I know of a yak breeder in Fort Worth TX. They do ok, but yaks are very much a cooler climate animal. The upside to this is, you can get a cross that will tolerate the heat better and will have the same meat quality as a full blood yak.

We have our bull in with our cows year round and normally expect calving around July or August depending on how long the year before's warm weather lasted. 

You can use yaks as a draft animal. They make great teams. Unsure how they would do with the calf next to them when pulling. Yaks are very protective of their young. Some will allow you near them and others will not.
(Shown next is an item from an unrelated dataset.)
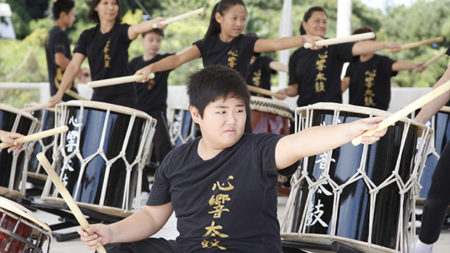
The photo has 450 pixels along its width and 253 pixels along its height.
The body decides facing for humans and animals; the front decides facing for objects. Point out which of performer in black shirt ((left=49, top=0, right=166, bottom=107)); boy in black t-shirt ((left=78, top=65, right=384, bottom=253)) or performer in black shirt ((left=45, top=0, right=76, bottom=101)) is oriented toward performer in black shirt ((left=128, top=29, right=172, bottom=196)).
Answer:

I saw once a picture of Tibetan yaks packing with their young next to them, but again I don't have much experience in that area.


----------



## chickenista (Mar 24, 2007)

I have worked with yaks in my past and I love them! I would love to have them.. but you should see DH's face everytime I mention them.
They are smart and calm and personable. They come arunning when they see you and are content just to be near you out in the field.
If anyone has the room.... I would be jealous.
But, and I am not a softy, I would have a hard time butchering such gentle beasts.
Which is odd because I can do rabbits with no problem.


----------



## delyaks (Oct 8, 2008)

I have the cuties picture of our babies eating out of a wheel barrel of the grass clippings. Every time we mow the yawn, here they come a running.
A lot of people mention to me that they just couldn't butcher those beautiful animals. I just don't feel that way. I might with this new baby I am bottle feeding right now. Most of the time, I think about the meat or what a gorgeous throw that would make. LOL I know I know, most would think of how insensitive I am, but hey, what can I say. I love the meat and I hate the cold weather here.


----------



## sengdroma (Apr 22, 2008)

We are life members of the IYAK. We love Yak. Royals being my fav and Imperials my husband. We are in Canada and they do great here.


----------



## delyaks (Oct 8, 2008)

We are also life time members of Iyak. Our focus is Goldens. The last couple of years we have been breeding for Golden Royals.


----------